Meeseeks

screenshot of Meeseeks

An Elixir library for parsing and extracting data from HTML and XML with CSS or XPath selectors.

Overview

Meeseeks is an intuitive Elixir library designed for parsing and extracting data from HTML and XML using CSS or XPath selectors. By offering a user-friendly API and powerful capabilities, it facilitates efficient data manipulation for developers looking to work with web data. Meeseeks stands out due to its combination of a robust HTML5 parser and a permissive XML parser, making it suitable for various use cases.

With support for custom selectors and a range of built-in extraction helpers, Meeseeks simplifies the process of querying and managing data from complex documents.
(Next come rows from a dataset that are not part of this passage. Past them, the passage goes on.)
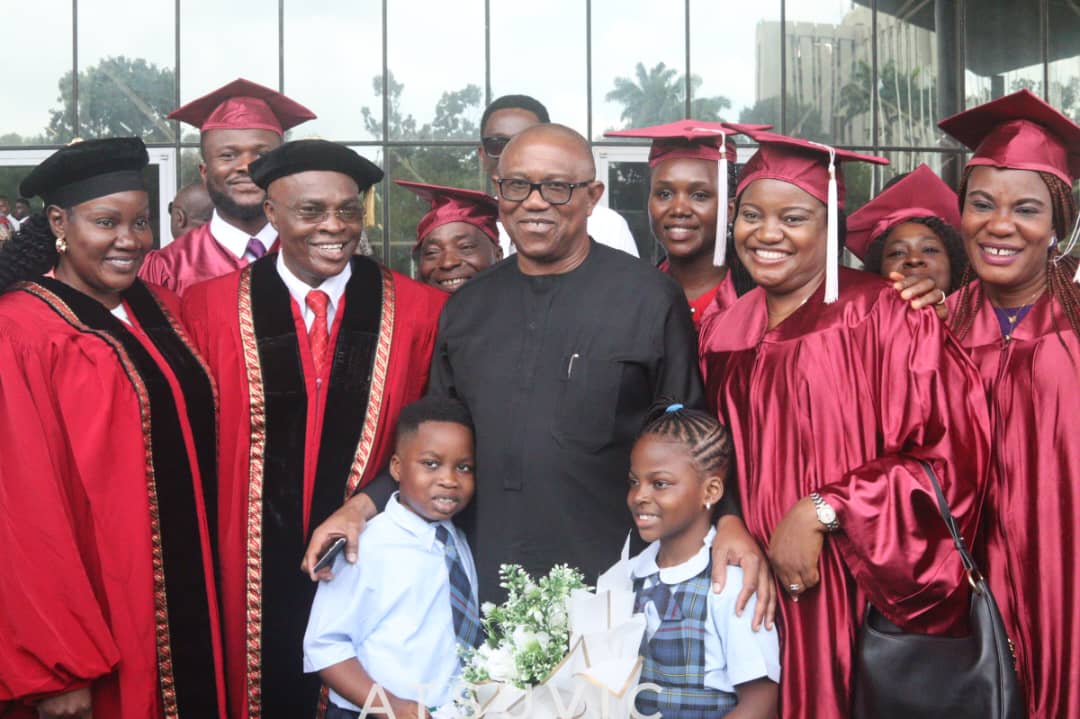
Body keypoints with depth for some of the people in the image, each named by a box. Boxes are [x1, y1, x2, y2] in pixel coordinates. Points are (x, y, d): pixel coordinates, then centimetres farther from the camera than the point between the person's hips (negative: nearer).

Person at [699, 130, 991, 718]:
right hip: (764, 597, 4)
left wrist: (820, 511, -17)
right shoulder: (728, 330, 8)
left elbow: (946, 456, -11)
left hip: (865, 599, -4)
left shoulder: (882, 316, -8)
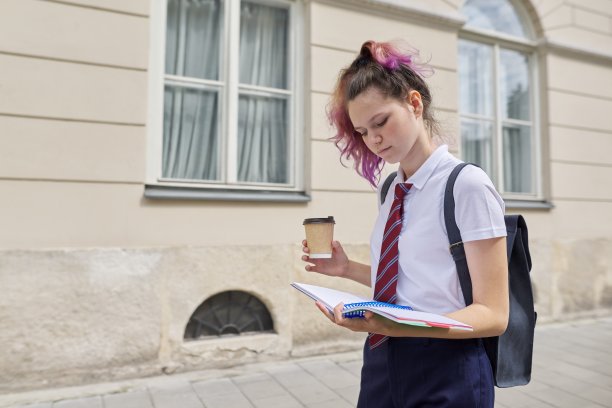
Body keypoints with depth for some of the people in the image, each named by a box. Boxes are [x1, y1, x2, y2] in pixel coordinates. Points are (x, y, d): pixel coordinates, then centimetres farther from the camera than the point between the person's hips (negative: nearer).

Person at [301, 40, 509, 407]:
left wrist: (399, 325, -30)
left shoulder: (468, 185, -15)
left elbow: (492, 314, -16)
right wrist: (348, 269, -4)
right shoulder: (389, 190, 4)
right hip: (382, 364, 6)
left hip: (445, 374, -6)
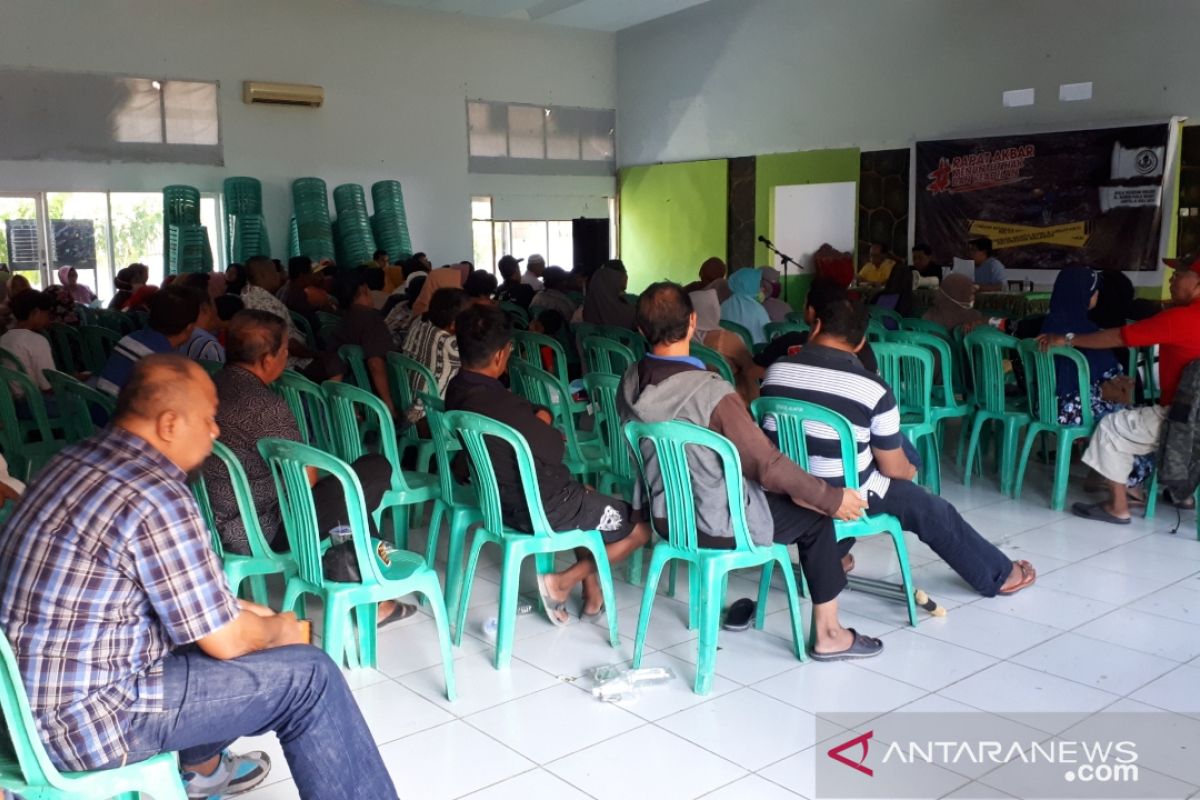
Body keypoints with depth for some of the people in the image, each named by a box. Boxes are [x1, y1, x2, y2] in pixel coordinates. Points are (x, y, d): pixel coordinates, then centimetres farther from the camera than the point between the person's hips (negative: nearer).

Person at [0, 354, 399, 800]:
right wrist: (279, 629, 5)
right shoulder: (157, 498, -24)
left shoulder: (81, 459, 4)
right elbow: (226, 641, -15)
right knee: (309, 676, -6)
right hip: (86, 718, -9)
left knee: (221, 618, 26)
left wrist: (238, 610, 14)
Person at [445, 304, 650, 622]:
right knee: (641, 526, 5)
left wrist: (536, 424, -5)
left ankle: (592, 596, 30)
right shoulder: (504, 406, -33)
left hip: (502, 499, 9)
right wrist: (543, 424, 4)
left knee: (585, 498, 34)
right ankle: (561, 583, 5)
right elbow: (554, 450, -15)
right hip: (541, 509, -9)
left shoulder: (457, 389, -5)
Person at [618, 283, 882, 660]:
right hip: (717, 526, -7)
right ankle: (828, 635, 21)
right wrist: (832, 497, -9)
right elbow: (768, 466, -23)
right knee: (815, 515, 13)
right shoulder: (712, 393, -29)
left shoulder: (629, 384, -8)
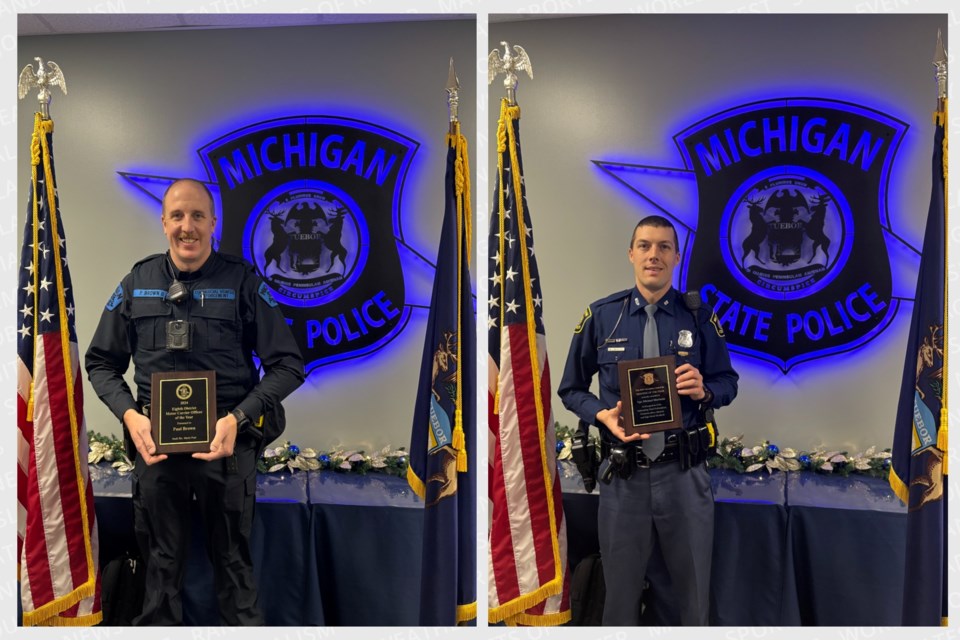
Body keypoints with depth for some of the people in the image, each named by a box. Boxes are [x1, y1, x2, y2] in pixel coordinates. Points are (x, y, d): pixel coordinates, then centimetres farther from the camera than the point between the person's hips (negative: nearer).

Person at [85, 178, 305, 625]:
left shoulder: (242, 282, -3)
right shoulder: (137, 283, 6)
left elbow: (288, 365, -5)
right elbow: (101, 363, 12)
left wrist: (237, 419, -16)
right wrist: (129, 415, -6)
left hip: (226, 441, -2)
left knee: (233, 561, 9)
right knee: (160, 562, 14)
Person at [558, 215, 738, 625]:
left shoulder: (699, 316, 0)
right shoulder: (601, 316, -1)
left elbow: (728, 382, 6)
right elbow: (572, 388, 5)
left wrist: (704, 390, -17)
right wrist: (603, 415, -14)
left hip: (684, 471, 0)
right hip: (623, 473, 0)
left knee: (693, 587, 17)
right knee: (621, 589, 16)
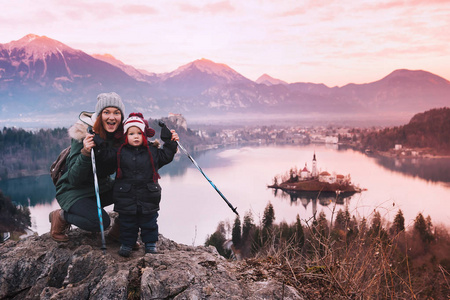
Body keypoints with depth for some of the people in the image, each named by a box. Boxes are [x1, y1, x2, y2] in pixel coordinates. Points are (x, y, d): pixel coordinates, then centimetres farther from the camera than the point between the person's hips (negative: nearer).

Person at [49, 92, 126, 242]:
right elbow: (74, 179, -26)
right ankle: (61, 216, -1)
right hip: (73, 190, -6)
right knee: (101, 221, -28)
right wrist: (85, 153, -42)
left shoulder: (121, 137, -7)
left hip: (101, 187, 6)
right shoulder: (83, 135, -23)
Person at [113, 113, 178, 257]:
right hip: (126, 196, 0)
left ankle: (150, 243, 27)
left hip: (148, 196, 0)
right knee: (127, 222, 10)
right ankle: (126, 243, 26)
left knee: (149, 222, 11)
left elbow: (165, 157, 9)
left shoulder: (152, 151, 1)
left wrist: (170, 143, 0)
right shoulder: (120, 152, 0)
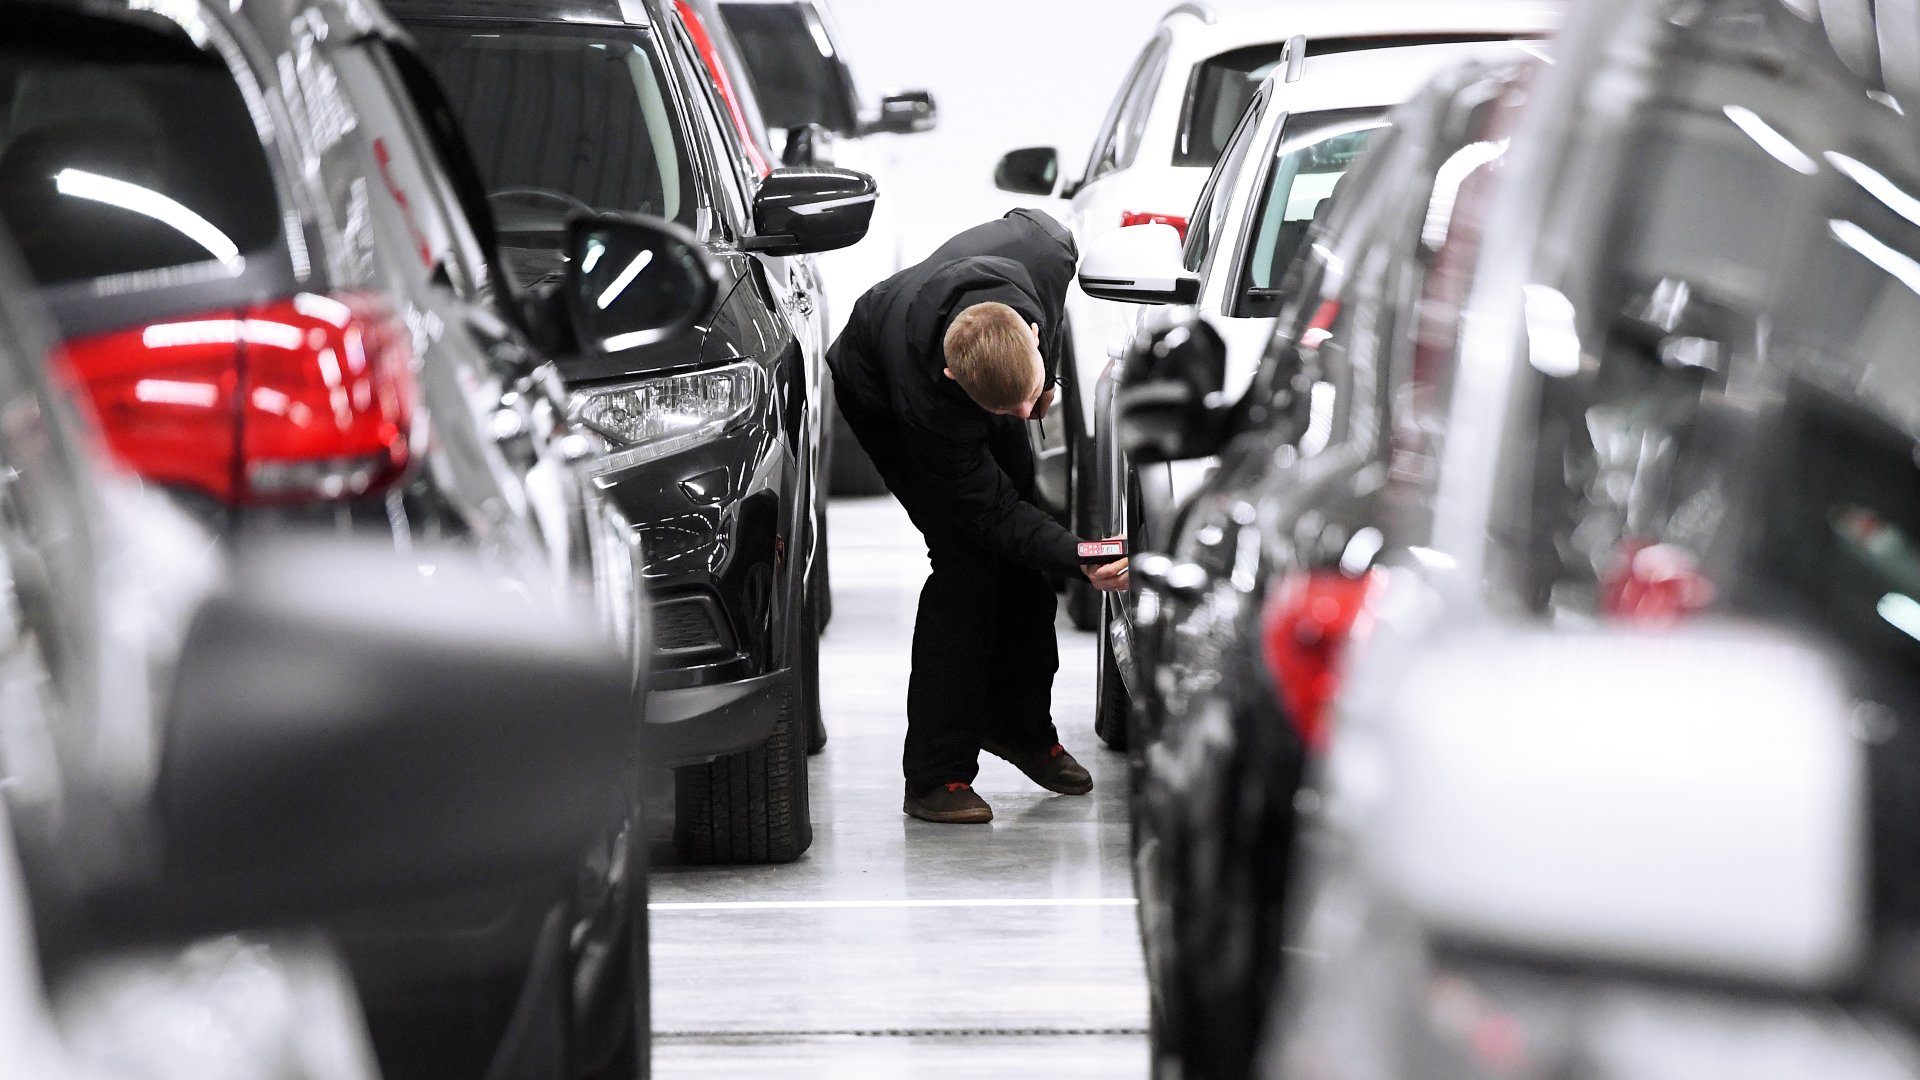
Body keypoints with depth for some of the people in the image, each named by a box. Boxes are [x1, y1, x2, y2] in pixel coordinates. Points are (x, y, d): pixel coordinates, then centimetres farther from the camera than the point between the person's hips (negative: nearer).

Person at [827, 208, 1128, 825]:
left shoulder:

Whether you’re working on a simple project or a larger application, this library is tailored to meet the needs of modern developers in parsing tasks.

Features

  • Friendly API: Designed for ease-of-use, the API enables quick access to HTML and XML parsing functionalities.

  • Browser-grade HTML5 parser: Handles modern HTML standards effectively, ensuring accurate parsing of web content.

  • Permissive XML parser: Offers flexibility in processing XML documents, accommodating various formats and structures.

  • CSS and XPath selectors: Leverage the power of both CSS and XPath for sophisticated data selection from documents.

  • Supports custom selectors: Customize the way you select nodes, tailoring queries to meet specific requirements.

  • Helpers for data extraction: Built-in functions like attr, html, and text make retrieving information straightforward and efficient.

  • Compatibility with Elixir and Erlang: Tested with a minimum of Elixir 1.16.0 and Erlang/OTP 26.0, ensuring stability and performance.

  • No Rust installation required: Uses pre-compiled NIFs via rustler_precompiled, eliminating the need for local Rust installations during setup.